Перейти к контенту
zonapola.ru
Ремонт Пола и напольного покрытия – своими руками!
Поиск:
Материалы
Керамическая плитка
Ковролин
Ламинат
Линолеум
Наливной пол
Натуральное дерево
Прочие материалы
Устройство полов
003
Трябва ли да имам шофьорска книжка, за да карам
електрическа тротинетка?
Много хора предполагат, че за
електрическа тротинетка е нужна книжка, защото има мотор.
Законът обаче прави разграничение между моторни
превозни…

#### YOUR OBJECTIVE:
Copy out every line of the records above verbatim, keeping the original order, spelling and punctuation.

#### YOUR SOLUTION:
Перейти к контенту
zonapola.ru
Ремонт Пола и напольного покрытия – своими руками!
Поиск:
Материалы
Керамическая плитка
Ковролин
Ламинат
Линолеум
Наливной пол
Натуральное дерево
Прочие материалы
Устройство полов
003
Трябва ли да имам шофьорска книжка, за да карам
електрическа тротинетка?
Много хора предполагат, че за
електрическа тротинетка е нужна книжка, защото има мотор.
Законът обаче прави разграничение между моторни
превозни…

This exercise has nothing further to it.